■ **Task directions**
Reprint the listing. Every line must match the original exactly.
══════════════════════════════
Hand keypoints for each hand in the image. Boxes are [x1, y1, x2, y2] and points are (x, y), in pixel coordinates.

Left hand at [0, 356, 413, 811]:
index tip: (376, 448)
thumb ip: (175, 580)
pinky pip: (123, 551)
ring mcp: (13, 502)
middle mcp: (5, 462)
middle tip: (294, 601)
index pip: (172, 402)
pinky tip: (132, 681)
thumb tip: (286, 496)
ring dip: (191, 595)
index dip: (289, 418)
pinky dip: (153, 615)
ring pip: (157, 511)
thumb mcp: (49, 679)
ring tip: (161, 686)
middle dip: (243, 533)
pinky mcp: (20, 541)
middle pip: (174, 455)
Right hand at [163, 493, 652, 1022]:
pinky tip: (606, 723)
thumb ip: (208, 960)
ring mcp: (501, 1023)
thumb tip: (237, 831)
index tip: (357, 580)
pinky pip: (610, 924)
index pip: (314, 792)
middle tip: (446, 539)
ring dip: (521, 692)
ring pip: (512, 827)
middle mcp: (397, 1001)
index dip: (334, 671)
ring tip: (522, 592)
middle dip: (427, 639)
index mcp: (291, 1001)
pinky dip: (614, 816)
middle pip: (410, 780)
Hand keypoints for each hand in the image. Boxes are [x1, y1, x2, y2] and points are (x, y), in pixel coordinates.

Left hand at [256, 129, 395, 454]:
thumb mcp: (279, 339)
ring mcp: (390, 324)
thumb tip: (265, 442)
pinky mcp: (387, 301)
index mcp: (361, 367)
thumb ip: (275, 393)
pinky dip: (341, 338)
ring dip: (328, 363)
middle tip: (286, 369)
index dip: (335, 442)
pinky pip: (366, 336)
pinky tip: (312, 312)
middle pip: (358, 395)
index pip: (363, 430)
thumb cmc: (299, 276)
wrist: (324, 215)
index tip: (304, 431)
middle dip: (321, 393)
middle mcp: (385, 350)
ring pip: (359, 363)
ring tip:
══════════════════════════════
■ **Reply**
Hand keypoints for each hand in the image. Boxes are [x1, y1, x2, y2] and points are (x, y), in pixel coordinates.

Left hand at [0, 356, 413, 811]:
index tip: (376, 448)
thumb ip: (175, 580)
pinky pip: (123, 551)
ring mcp: (13, 502)
middle mcp: (5, 462)
middle tip: (294, 601)
index pip: (172, 402)
pinky tip: (132, 681)
thumb tip: (286, 496)
ring dip: (191, 595)
index dip: (289, 418)
pinky dip: (153, 615)
ring pip: (157, 511)
thumb mcp: (49, 679)
ring tip: (161, 686)
middle dip: (243, 533)
pinky mcp: (20, 541)
middle pip: (174, 455)
Right hand at [163, 493, 652, 1022]:
pinky tip: (606, 723)
thumb ip: (208, 960)
ring mcp: (501, 1023)
thumb tip: (237, 831)
index tip: (357, 580)
pinky pip: (610, 924)
index pip: (314, 792)
middle tip: (446, 539)
ring dip: (521, 692)
ring pip: (512, 827)
middle mcp: (397, 1001)
index dip: (334, 671)
ring tip: (522, 592)
middle dip: (427, 639)
index mcp: (291, 1001)
pinky dip: (614, 816)
middle pip: (410, 780)
Hand keypoints for each hand in the image. Boxes are [x1, y1, x2, y2] and points are (x, y), in pixel coordinates.

Left hand at [256, 129, 395, 454]:
thumb mcp: (279, 339)
ring mcp: (390, 324)
thumb tip: (265, 442)
pinky mcp: (387, 301)
index mcp: (361, 367)
thumb ip: (275, 393)
pinky dip: (341, 338)
ring dip: (328, 363)
middle tip: (286, 369)
index dip: (335, 442)
pinky pip: (366, 336)
pinky tip: (312, 312)
middle pip: (358, 395)
index pip: (363, 430)
thumb cmc: (299, 276)
wrist: (324, 215)
index tip: (304, 431)
middle dip: (321, 393)
middle mcp: (385, 350)
ring pip: (359, 363)
ring tip:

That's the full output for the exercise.